▶ **Description of the task**
Going through the data below, please show each line containing the string "class".

▶ **Stored data**

[Start of section]

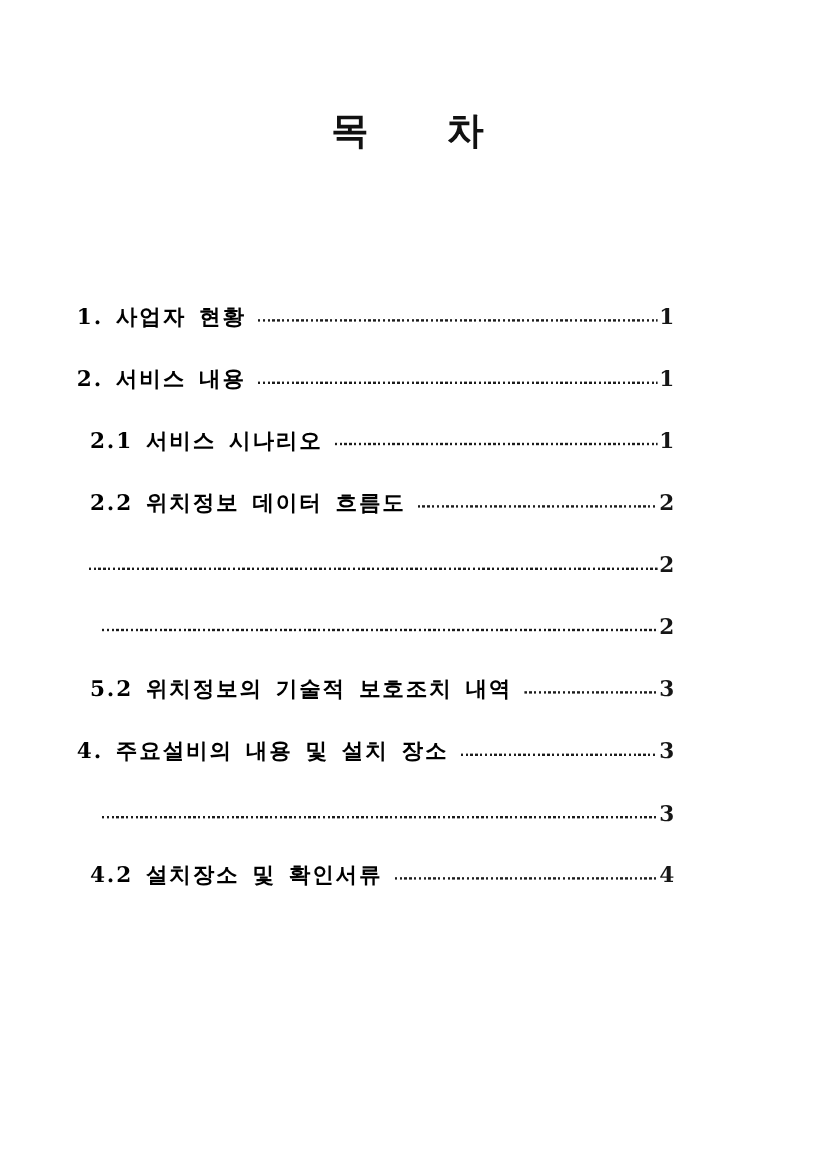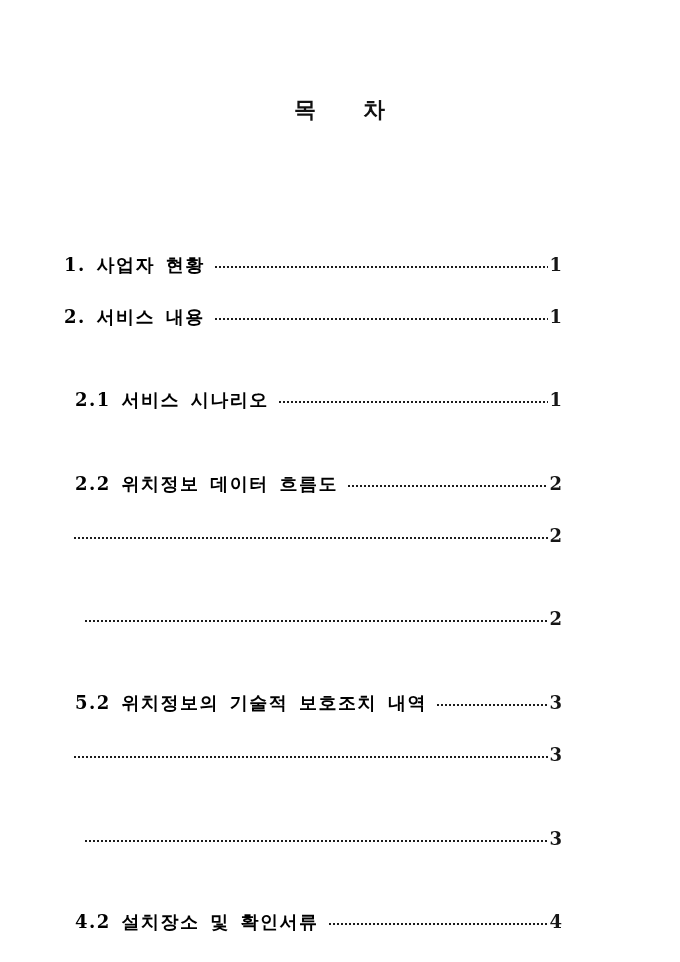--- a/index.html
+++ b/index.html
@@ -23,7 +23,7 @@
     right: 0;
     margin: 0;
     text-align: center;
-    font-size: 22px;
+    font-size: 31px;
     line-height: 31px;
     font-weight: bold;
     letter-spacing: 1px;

[End of section]
[Start of section]

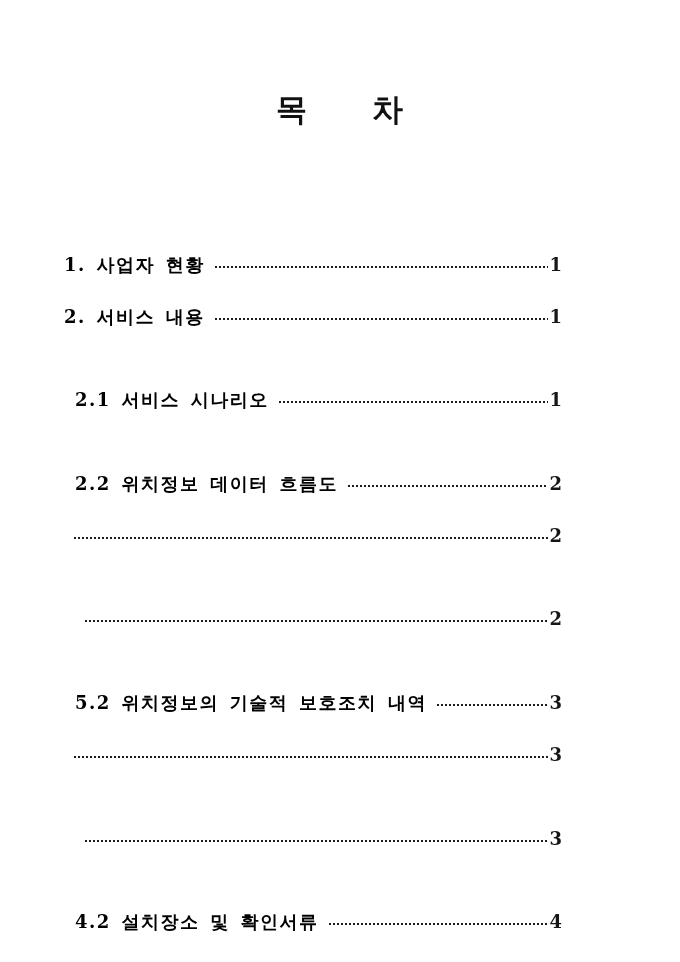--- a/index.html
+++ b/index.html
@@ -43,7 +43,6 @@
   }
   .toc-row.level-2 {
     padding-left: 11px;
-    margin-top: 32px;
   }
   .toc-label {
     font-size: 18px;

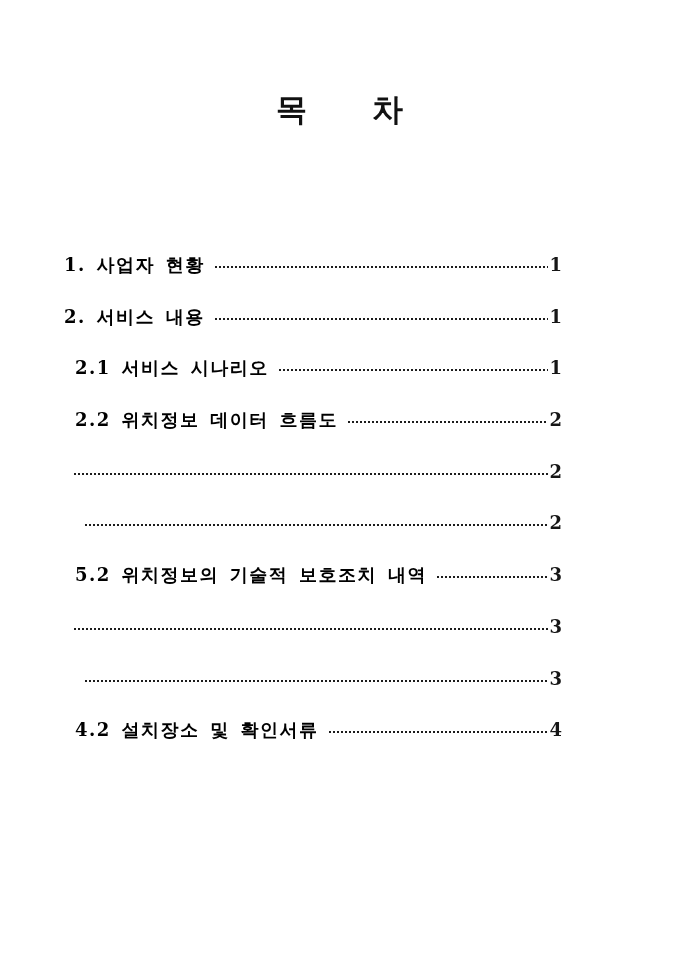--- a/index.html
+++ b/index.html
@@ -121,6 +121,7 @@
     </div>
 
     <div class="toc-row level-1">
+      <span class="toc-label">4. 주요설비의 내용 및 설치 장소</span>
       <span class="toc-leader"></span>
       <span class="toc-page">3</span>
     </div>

[End of section]

▶ **Answer to the problem**
     <div class="toc-row level-1">
+      <span class="toc-label">4. 주요설비의 내용 및 설치 장소</span>
       <span class="toc-leader"></span>
       <span class="toc-page">3</span>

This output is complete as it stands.